D. La décision par laquelle la SAR a accordé aux défendeurs la qualité de réfugiés au sens de la Convention est-elle déraisonnable?
[89] Comme je l’ai déjà dit, il n’est pas nécessaire d’aborder cette question.
VII. CONCLUSION
[90] Pour les motifs qui précèdent, la demande de contrôle judiciaire du ministre est accueillie. La décision rendue le 21 janvier 2020 par la Section d’appel des réfugiés est annulée et l’affaire est renvoyée à un autre décideur pour nouvelle décision.

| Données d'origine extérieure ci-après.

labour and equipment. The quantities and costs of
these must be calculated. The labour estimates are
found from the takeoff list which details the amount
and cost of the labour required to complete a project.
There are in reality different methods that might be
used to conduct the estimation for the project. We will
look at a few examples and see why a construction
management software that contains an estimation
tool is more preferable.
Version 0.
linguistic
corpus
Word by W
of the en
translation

Il est entendu qu’à moins que le ministre ne présente de nouveaux éléments de preuve remettant en question l’identité personnelle des défendeurs, la SAR tiendra pour acquis que l’identité personnelle des défendeurs a été établie.
[91] Les parties n’ont pas proposé de question grave de portée générale à certifier en vertu de l’alinéa 74d) de la LIPR et je conviens que le présent dossier n’en soulève aucune.
JUGEMENT DANS LE DOSSIER IMM-1168-20
LA COUR STATUE QUE :
1. La demande de contrôle judiciaire est accueillie;
2. La décision rendue le 21 janvier 2020 par la Section d’appel des réfugiés est annulée et l’affaire est renvoyée à un autre décideur pour nouvelle décision;
3. Il est entendu qu’à moins que le ministre ne présente de nouveaux éléments de preuve remettant en question l’identité personnelle des défendeurs, la SAR tiendra pour acquis que l’identité personnelle des défendeurs a été établie;
4. Aucune question grave de portée générale n’est certifiée.